What you have to do: Would you please restate all of the data exactly?

Provided records:
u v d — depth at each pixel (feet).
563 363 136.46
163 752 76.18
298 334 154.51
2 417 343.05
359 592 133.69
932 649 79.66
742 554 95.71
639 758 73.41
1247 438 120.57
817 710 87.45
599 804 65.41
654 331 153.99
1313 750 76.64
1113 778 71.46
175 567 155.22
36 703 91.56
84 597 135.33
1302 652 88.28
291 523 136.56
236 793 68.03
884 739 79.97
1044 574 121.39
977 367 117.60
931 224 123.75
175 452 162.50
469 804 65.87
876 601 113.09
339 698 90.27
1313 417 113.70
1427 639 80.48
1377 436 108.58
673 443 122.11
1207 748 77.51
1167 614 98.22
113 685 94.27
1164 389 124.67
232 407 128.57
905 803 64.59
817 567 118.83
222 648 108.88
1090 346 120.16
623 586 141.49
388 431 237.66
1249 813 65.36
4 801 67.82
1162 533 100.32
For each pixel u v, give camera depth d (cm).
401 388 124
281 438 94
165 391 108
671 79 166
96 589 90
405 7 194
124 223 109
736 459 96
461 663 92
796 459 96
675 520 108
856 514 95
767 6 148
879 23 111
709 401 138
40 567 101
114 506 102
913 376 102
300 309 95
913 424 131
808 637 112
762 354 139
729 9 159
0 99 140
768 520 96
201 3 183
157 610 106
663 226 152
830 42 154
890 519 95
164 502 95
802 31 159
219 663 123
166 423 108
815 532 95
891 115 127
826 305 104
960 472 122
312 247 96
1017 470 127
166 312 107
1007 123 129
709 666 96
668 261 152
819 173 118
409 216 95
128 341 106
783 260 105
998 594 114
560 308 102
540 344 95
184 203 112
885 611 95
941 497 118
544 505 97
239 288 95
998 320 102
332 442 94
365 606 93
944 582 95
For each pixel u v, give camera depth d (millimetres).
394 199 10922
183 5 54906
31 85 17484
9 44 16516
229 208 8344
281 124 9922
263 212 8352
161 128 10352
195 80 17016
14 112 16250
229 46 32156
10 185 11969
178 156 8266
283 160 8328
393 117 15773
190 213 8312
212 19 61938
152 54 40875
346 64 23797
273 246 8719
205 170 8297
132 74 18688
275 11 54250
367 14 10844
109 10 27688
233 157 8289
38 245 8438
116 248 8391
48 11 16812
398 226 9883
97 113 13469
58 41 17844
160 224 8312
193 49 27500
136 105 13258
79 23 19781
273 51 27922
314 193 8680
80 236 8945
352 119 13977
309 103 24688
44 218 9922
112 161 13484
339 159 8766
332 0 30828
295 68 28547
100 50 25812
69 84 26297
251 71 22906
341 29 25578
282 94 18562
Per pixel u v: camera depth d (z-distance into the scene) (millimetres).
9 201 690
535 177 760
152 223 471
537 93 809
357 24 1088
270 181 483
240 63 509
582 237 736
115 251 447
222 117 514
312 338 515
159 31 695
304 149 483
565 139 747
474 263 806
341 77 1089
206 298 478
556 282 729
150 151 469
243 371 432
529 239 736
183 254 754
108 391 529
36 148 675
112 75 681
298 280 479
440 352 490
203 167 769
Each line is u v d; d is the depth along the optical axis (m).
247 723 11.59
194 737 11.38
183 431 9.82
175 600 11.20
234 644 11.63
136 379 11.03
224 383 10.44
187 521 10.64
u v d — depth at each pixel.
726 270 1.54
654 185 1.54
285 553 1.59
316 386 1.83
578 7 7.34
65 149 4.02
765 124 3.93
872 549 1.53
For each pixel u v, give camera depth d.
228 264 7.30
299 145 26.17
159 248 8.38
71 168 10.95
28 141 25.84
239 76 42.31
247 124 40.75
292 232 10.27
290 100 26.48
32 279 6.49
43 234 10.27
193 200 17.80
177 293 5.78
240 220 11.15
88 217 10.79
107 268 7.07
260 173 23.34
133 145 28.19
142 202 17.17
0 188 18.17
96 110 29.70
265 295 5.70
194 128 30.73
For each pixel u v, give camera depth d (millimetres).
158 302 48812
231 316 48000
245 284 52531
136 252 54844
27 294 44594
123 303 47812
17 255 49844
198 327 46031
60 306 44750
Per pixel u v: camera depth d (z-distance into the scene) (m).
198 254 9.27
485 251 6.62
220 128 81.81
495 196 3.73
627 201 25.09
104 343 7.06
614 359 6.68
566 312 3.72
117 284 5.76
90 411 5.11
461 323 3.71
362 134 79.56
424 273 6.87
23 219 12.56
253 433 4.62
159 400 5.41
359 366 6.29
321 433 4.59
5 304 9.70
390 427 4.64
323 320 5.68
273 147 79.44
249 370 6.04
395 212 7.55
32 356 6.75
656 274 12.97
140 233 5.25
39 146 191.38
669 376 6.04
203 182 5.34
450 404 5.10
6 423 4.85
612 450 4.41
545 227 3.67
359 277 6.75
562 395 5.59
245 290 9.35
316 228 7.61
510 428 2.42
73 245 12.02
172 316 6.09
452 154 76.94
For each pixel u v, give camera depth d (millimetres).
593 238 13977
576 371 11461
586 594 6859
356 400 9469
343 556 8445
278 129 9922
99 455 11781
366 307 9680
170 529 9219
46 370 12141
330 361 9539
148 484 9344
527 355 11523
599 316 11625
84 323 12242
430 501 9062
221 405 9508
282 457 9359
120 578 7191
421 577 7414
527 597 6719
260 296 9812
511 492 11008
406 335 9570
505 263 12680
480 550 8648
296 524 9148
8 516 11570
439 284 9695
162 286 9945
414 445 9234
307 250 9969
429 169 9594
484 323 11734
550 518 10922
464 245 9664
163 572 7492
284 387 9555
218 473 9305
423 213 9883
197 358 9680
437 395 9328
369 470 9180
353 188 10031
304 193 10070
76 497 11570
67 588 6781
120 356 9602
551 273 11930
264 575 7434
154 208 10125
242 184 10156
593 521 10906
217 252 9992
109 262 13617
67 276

Response box:
u v d — depth at each pixel (feet).
563 363 136.46
163 752 76.18
298 334 154.51
2 417 343.05
359 592 133.69
932 649 79.66
742 554 95.71
639 758 73.41
1247 438 120.57
817 710 87.45
599 804 65.41
654 331 153.99
1313 750 76.64
1113 778 71.46
175 567 155.22
36 703 91.56
84 597 135.33
1302 652 88.28
291 523 136.56
236 793 68.03
884 739 79.97
1044 574 121.39
977 367 117.60
931 224 123.75
175 452 162.50
469 804 65.87
876 601 113.09
339 698 90.27
1313 417 113.70
1427 639 80.48
1377 436 108.58
673 443 122.11
1207 748 77.51
1167 614 98.22
113 685 94.27
1164 389 124.67
232 407 128.57
905 803 64.59
817 567 118.83
222 648 108.88
1090 346 120.16
623 586 141.49
388 431 237.66
1249 813 65.36
4 801 67.82
1162 533 100.32
For each pixel u v, give camera depth d (cm).
401 388 124
281 438 94
165 391 108
671 79 166
96 589 90
405 7 194
124 223 109
736 459 96
461 663 92
796 459 96
675 520 108
856 514 95
767 6 148
879 23 111
709 401 138
40 567 101
114 506 102
913 376 102
300 309 95
913 424 131
808 637 112
762 354 139
729 9 159
0 99 140
768 520 96
201 3 183
157 610 106
663 226 152
830 42 154
890 519 95
164 502 95
802 31 159
219 663 123
166 423 108
815 532 95
891 115 127
826 305 104
960 472 122
312 247 96
1017 470 127
166 312 107
1007 123 129
709 666 96
668 261 152
819 173 118
409 216 95
128 341 106
783 260 105
998 594 114
560 308 102
540 344 95
184 203 112
885 611 95
941 497 118
544 505 97
239 288 95
998 320 102
332 442 94
365 606 93
944 582 95
For each pixel u v, give camera depth d (millimetres).
394 199 10922
183 5 54906
31 85 17484
9 44 16516
229 208 8344
281 124 9922
263 212 8352
161 128 10352
195 80 17016
14 112 16250
229 46 32156
10 185 11969
178 156 8266
283 160 8328
393 117 15773
190 213 8312
212 19 61938
152 54 40875
346 64 23797
273 246 8719
205 170 8297
132 74 18688
275 11 54250
367 14 10844
109 10 27688
233 157 8289
38 245 8438
116 248 8391
48 11 16812
398 226 9883
97 113 13469
58 41 17844
160 224 8312
193 49 27500
136 105 13258
79 23 19781
273 51 27922
314 193 8680
80 236 8945
352 119 13977
309 103 24688
44 218 9922
112 161 13484
339 159 8766
332 0 30828
295 68 28547
100 50 25812
69 84 26297
251 71 22906
341 29 25578
282 94 18562
Per pixel u v: camera depth d (z-distance into the scene) (millimetres).
9 201 690
535 177 760
152 223 471
537 93 809
357 24 1088
270 181 483
240 63 509
582 237 736
115 251 447
222 117 514
312 338 515
159 31 695
304 149 483
565 139 747
474 263 806
341 77 1089
206 298 478
556 282 729
150 151 469
243 371 432
529 239 736
183 254 754
108 391 529
36 148 675
112 75 681
298 280 479
440 352 490
203 167 769
Each line is u v d; d is the depth along the optical axis (m).
247 723 11.59
194 737 11.38
183 431 9.82
175 600 11.20
234 644 11.63
136 379 11.03
224 383 10.44
187 521 10.64
u v d — depth at each pixel.
726 270 1.54
654 185 1.54
285 553 1.59
316 386 1.83
578 7 7.34
65 149 4.02
765 124 3.93
872 549 1.53
For each pixel u v, give camera depth d.
228 264 7.30
299 145 26.17
159 248 8.38
71 168 10.95
28 141 25.84
239 76 42.31
247 124 40.75
292 232 10.27
290 100 26.48
32 279 6.49
43 234 10.27
193 200 17.80
177 293 5.78
240 220 11.15
88 217 10.79
107 268 7.07
260 173 23.34
133 145 28.19
142 202 17.17
0 188 18.17
96 110 29.70
265 295 5.70
194 128 30.73
For each pixel u v, give camera depth d (millimetres).
158 302 48812
231 316 48000
245 284 52531
136 252 54844
27 294 44594
123 303 47812
17 255 49844
198 327 46031
60 306 44750
Per pixel u v: camera depth d (z-distance into the scene) (m).
198 254 9.27
485 251 6.62
220 128 81.81
495 196 3.73
627 201 25.09
104 343 7.06
614 359 6.68
566 312 3.72
117 284 5.76
90 411 5.11
461 323 3.71
362 134 79.56
424 273 6.87
23 219 12.56
253 433 4.62
159 400 5.41
359 366 6.29
321 433 4.59
5 304 9.70
390 427 4.64
323 320 5.68
273 147 79.44
249 370 6.04
395 212 7.55
32 356 6.75
656 274 12.97
140 233 5.25
39 146 191.38
669 376 6.04
203 182 5.34
450 404 5.10
6 423 4.85
612 450 4.41
545 227 3.67
359 277 6.75
562 395 5.59
245 290 9.35
316 228 7.61
510 428 2.42
73 245 12.02
172 316 6.09
452 154 76.94
For each pixel u v, give camera depth d (millimetres).
593 238 13977
576 371 11461
586 594 6859
356 400 9469
343 556 8445
278 129 9922
99 455 11781
366 307 9680
170 529 9219
46 370 12141
330 361 9539
148 484 9344
527 355 11523
599 316 11625
84 323 12242
430 501 9062
221 405 9508
282 457 9359
120 578 7191
421 577 7414
527 597 6719
260 296 9812
511 492 11008
406 335 9570
505 263 12680
480 550 8648
296 524 9148
8 516 11570
439 284 9695
162 286 9945
414 445 9234
307 250 9969
429 169 9594
484 323 11734
550 518 10922
464 245 9664
163 572 7492
284 387 9555
218 473 9305
423 213 9883
197 358 9680
437 395 9328
369 470 9180
353 188 10031
304 193 10070
76 497 11570
67 588 6781
120 356 9602
551 273 11930
264 575 7434
154 208 10125
242 184 10156
593 521 10906
217 252 9992
109 262 13617
67 276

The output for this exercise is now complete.